== Work request ==
How many rows below contain the word "person"? Reply with the number alone.

== Extracted records ==
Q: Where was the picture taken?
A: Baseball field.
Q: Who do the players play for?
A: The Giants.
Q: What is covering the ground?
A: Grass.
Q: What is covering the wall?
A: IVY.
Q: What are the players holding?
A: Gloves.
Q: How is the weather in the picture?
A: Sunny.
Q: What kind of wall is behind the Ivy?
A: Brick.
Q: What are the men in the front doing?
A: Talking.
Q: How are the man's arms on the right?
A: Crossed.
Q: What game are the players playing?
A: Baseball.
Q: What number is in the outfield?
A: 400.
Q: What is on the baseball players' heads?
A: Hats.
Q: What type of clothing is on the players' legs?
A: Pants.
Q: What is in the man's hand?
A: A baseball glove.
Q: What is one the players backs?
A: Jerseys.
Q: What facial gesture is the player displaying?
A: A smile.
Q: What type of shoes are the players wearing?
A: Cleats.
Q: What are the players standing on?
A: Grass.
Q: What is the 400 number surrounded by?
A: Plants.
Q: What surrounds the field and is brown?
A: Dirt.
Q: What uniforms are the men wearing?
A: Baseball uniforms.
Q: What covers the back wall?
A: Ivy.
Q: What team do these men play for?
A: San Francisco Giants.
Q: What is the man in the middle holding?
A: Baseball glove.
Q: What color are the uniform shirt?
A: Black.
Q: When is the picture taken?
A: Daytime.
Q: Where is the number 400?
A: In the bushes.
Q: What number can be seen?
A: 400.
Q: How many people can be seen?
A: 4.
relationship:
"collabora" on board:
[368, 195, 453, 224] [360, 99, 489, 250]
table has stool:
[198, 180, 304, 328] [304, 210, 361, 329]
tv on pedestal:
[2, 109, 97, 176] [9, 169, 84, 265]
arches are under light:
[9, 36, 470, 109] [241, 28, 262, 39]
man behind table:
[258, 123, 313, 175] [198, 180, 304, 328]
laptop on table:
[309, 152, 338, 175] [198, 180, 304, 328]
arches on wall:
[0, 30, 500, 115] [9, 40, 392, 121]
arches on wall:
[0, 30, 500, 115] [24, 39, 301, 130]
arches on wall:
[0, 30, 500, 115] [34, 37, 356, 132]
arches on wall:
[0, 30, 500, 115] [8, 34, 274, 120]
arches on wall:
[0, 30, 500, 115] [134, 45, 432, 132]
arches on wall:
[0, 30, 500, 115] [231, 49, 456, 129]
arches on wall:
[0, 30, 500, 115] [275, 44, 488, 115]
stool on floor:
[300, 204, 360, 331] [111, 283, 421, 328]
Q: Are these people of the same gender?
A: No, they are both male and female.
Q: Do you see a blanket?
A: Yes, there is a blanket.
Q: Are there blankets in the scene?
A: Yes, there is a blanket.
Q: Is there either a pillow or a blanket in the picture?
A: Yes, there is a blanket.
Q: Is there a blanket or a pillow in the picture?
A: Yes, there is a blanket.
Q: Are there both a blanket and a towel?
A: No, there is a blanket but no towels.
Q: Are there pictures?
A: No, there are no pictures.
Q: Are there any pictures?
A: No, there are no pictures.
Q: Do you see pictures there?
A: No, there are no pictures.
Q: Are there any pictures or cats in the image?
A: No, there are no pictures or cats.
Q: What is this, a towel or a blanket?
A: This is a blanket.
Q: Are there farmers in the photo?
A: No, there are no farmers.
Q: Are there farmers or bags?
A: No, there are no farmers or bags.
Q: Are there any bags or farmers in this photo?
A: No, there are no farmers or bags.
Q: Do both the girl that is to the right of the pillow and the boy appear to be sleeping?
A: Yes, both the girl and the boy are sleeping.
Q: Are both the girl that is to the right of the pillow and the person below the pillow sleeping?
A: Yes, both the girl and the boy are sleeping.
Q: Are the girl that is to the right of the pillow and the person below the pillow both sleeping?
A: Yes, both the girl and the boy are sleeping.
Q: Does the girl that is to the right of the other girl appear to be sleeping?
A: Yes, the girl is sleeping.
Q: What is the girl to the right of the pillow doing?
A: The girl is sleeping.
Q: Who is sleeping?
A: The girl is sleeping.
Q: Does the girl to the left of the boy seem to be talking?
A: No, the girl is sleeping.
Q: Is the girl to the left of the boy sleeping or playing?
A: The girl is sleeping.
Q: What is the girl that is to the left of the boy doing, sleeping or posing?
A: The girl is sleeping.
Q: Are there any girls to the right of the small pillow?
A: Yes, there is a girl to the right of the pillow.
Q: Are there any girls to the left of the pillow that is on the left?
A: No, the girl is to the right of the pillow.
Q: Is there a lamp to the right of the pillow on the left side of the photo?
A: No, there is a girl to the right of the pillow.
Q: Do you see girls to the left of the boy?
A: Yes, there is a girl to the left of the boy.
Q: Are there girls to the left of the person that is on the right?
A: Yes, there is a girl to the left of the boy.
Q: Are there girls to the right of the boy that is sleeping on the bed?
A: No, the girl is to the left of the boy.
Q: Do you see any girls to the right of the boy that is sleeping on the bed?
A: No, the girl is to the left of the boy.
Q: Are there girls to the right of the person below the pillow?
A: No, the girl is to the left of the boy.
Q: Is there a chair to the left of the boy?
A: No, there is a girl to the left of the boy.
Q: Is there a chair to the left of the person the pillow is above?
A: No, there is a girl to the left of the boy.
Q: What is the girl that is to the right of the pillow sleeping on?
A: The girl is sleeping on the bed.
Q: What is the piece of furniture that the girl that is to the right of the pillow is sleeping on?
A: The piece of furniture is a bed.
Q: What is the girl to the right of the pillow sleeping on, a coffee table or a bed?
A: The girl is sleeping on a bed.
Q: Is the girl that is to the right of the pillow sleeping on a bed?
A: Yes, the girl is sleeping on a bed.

...

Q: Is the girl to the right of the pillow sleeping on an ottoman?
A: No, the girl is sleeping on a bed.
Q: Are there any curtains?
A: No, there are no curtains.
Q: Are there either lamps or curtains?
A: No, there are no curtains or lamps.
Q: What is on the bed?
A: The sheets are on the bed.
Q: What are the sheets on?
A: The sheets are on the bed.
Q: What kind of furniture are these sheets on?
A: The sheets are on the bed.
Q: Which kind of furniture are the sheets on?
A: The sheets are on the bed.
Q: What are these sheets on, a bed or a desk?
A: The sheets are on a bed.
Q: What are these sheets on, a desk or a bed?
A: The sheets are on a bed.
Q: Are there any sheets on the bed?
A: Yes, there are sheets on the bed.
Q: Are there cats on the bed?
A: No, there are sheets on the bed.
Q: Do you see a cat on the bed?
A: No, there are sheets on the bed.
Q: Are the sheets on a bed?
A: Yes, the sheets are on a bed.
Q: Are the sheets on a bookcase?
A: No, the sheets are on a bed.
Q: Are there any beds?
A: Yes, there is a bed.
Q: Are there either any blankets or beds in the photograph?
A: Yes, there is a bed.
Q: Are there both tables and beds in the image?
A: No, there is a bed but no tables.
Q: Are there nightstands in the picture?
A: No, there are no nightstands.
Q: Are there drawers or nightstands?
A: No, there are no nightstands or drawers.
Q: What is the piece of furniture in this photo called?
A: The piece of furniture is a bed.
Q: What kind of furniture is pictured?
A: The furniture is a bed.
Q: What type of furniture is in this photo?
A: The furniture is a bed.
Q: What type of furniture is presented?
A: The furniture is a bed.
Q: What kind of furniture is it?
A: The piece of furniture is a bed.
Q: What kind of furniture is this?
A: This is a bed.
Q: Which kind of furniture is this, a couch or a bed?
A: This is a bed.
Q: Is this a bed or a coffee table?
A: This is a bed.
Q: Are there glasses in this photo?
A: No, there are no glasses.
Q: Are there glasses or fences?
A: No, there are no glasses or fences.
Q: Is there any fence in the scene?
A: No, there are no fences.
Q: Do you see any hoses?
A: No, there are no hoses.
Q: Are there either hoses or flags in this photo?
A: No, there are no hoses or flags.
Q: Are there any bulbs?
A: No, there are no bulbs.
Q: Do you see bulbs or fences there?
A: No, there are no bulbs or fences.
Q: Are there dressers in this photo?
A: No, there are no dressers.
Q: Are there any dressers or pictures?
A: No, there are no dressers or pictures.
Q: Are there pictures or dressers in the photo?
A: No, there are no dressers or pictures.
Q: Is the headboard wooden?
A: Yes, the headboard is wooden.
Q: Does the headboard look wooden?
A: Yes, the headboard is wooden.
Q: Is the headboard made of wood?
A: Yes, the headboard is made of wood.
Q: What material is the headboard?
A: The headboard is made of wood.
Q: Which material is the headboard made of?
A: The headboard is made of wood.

== Solution to the problem ==
5